GIVEN TEXT →

>>>>

In the unsupervised methods, the pairs of disconnected nodes are ranked according to their scores defined by a chosen similarity coefficients. It is assumed, that the top ranked pairs have highest probability of being connected in the future. The link prediction is treated as a classification task in the supervised approach. As a classifier, Support Vector Machine (SVM) is used in [5]. Data from the family \(\mathcal {G}'=(G_1,G_2,...,G_{T})\) play the role of a training set, while data from graph \(G_T+1\) are used as a test network.

3 The Novel Method Proposition

The method of link prediction, proposed in this paper, is a modification of the one presented in [5]. We assume that not only values of similarity coefficients are changing in time but also the relation (approximated by a structural function) between values of a given similarity coefficient and probability of new link appearance.

<<<<

PROBLEMS TO WORK ON →
a: Summarize the link prediction text in two sentences.
b: In the link prediction text, rewrite the part that opens with the words "In the unsupervised" and closes with "a test network.", putting "unlinked" in place of "disconnected".

SUPPLIED MATERIAL →

>>>>

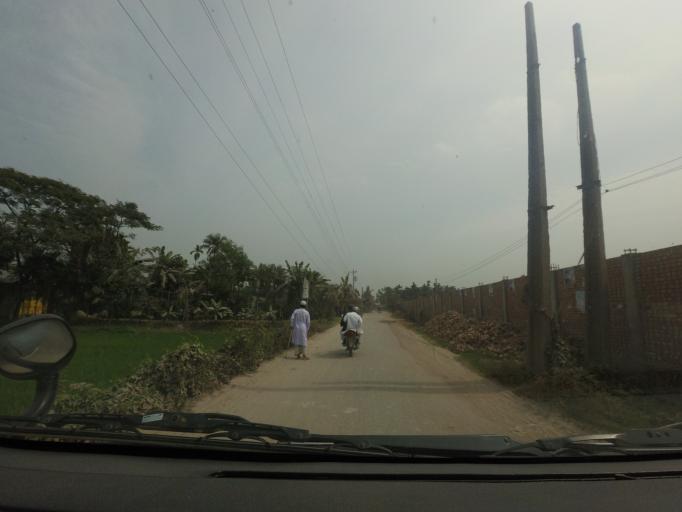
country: BD
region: Dhaka
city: Kishorganj
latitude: 24.3457
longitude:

<<<<

ANSWERS FOR THE EXERCISE →
a: In the unsupervised approach, disconnected node pairs are ranked by a chosen similarity coefficient, on the assumption that the top-ranked pairs are most likely to connect later, while the supervised approach treats link prediction as classification, using a Support Vector Machine with a family of graphs as the training set and a separate graph as the test network. The proposed method modifies the one in [5] by assuming that not only similarity coefficient values change over time but also their relation to the probability of a new link appearing.

b:
In the unsupervised methods, the pairs of unlinked nodes are ranked according to their scores defined by a chosen similarity coefficients. It is assumed, that the top ranked pairs have highest probability of being connected in the future. The link prediction is treated as a classification task in the supervised approach. As a classifier, Support Vector Machine (SVM) is used in [5]. Data from the family \(\mathcal {G}'=(G_1,G_2,...,G_{T})\) play the role of a training set, while data from graph \(G_T+1\) are used as a test network.